The task » All entries need to be written out verbatim, with pictures omitted.
-- Records for processing follows --
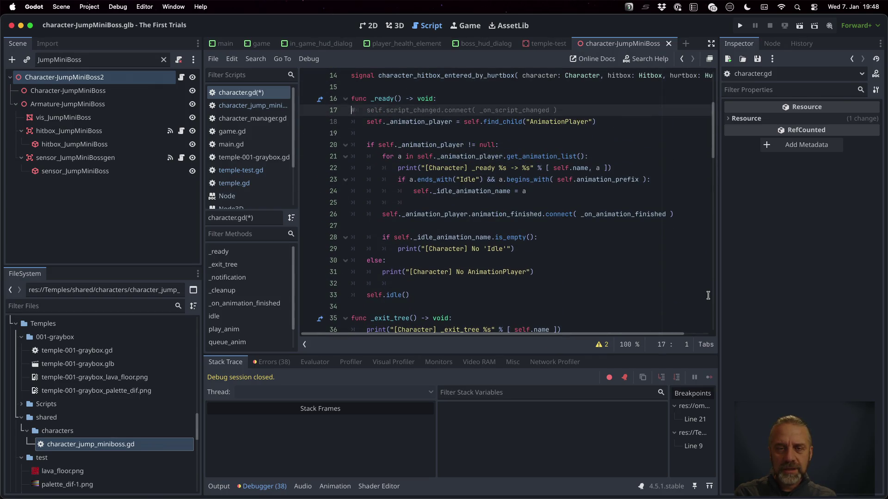
key("super+v")
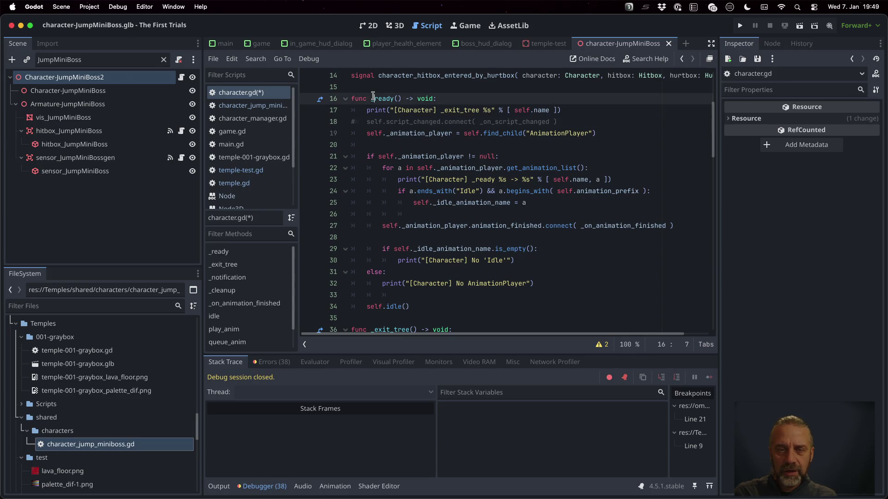
double_click(459, 110)
type("_ready")
key("super+s")
key("Return")
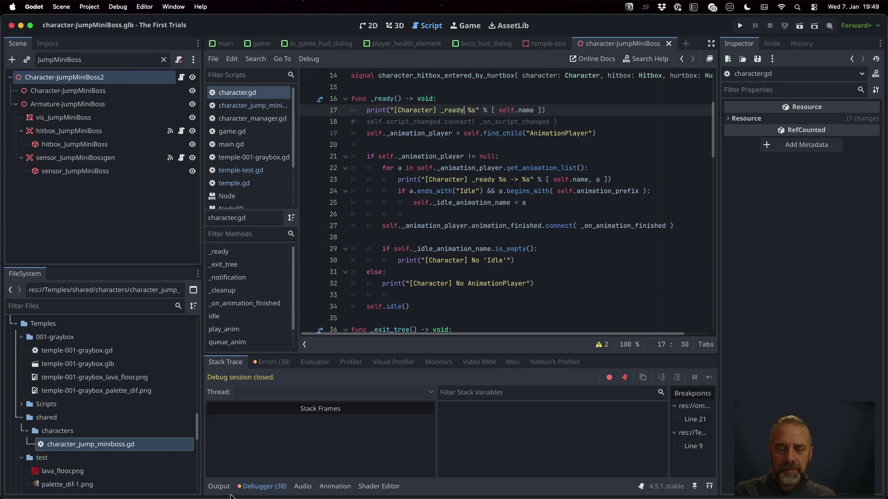
Step: Filter the output log to messages matching '[Characte'
left_click(219, 486)
left_click(260, 471)
type("[C")
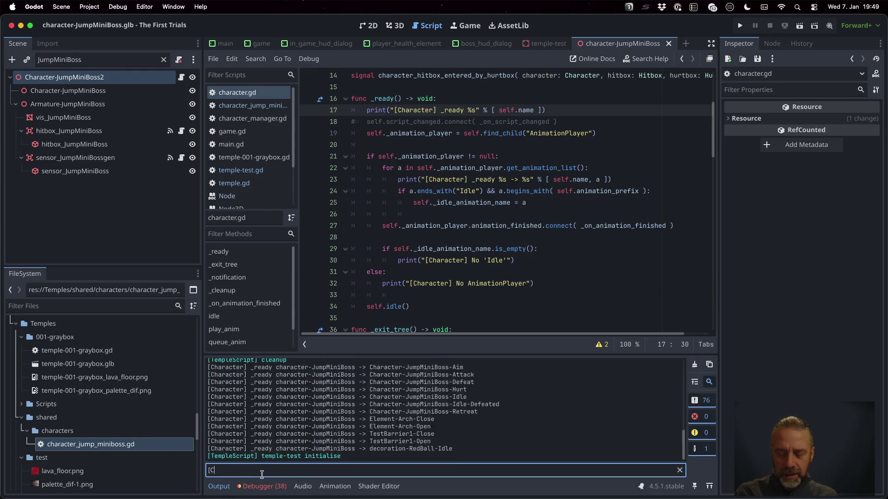
type("haracter")
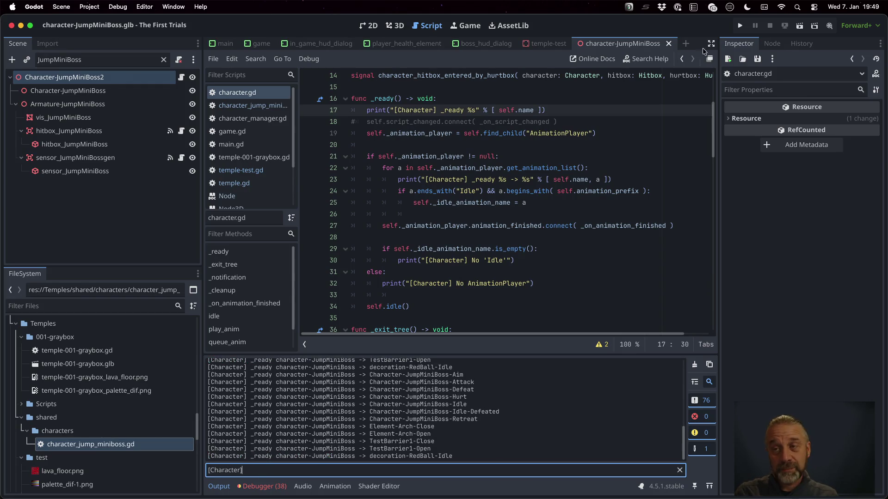
Step: Run the game, then restart it to reproduce the null is_playing error at line 57
left_click(740, 26)
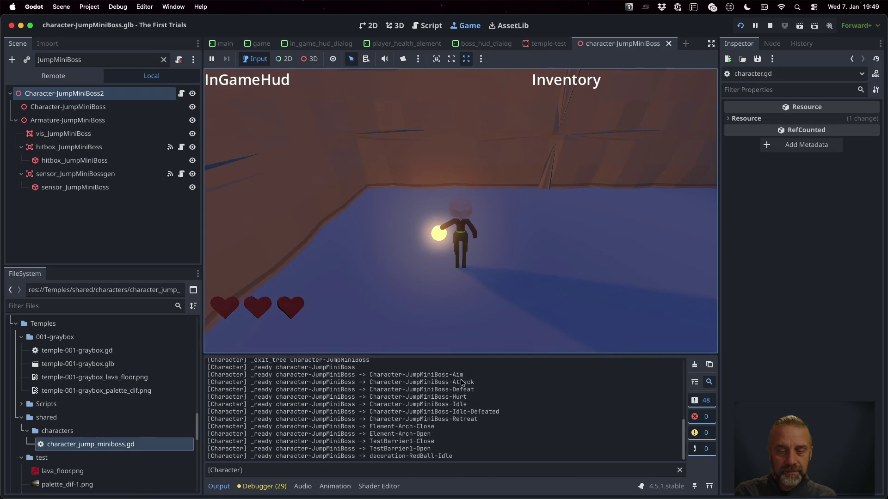
scroll(427, 419, "up", 2)
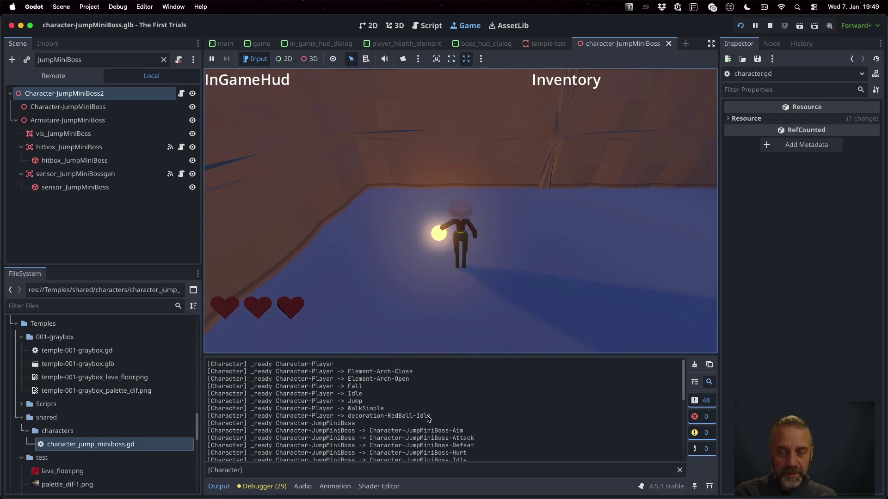
scroll(263, 366, "up", 1)
scroll(263, 367, "down", 5)
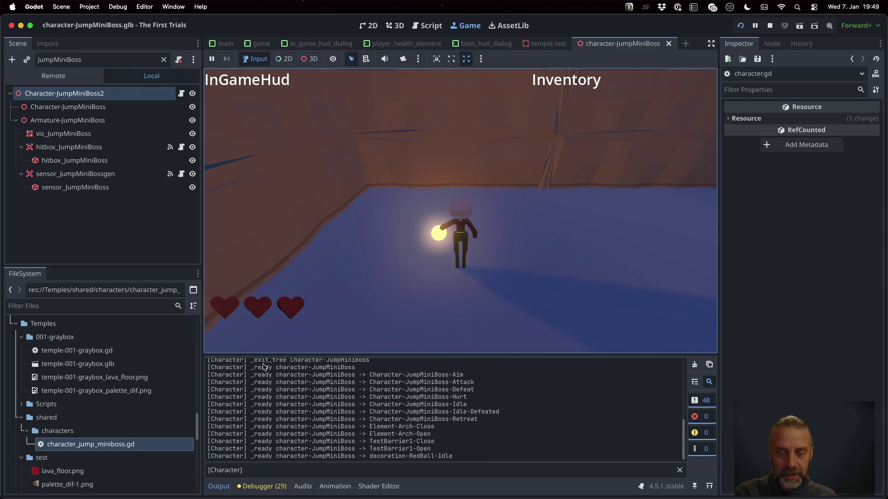
left_click(696, 367)
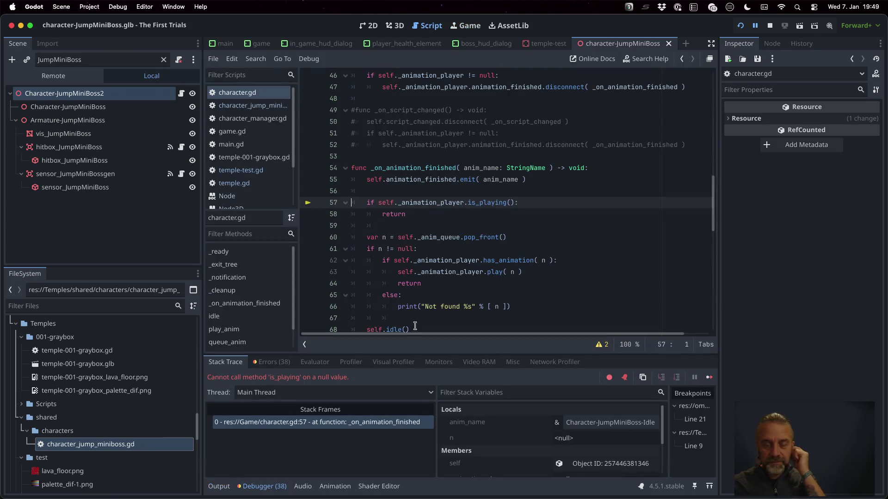
Step: Show the output log and highlight the first and final _exit_tree messages
left_click(219, 486)
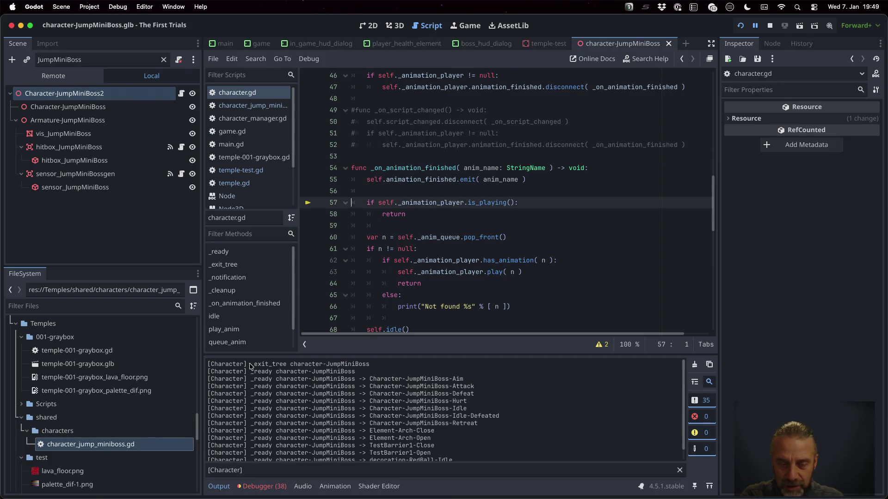
left_click_drag(253, 364, 374, 359)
-- Records for processing concluded --
Written solution »
key("super+v")
double_click(459, 110)
type("_ready")
key("super+s")
key("Return")
Step: Filter the output log to messages matching '[Characte'
left_click(219, 486)
left_click(260, 471)
type("[C")
type("haracter")
Step: Run the game, then restart it to reproduce the null is_playing error at line 57
left_click(740, 26)
scroll(427, 419, "up", 2)
scroll(263, 366, "up", 1)
scroll(263, 367, "down", 5)
left_click(696, 367)
Step: Show the output log and highlight the first and final _exit_tree messages
left_click(219, 486)
left_click_drag(253, 364, 374, 359)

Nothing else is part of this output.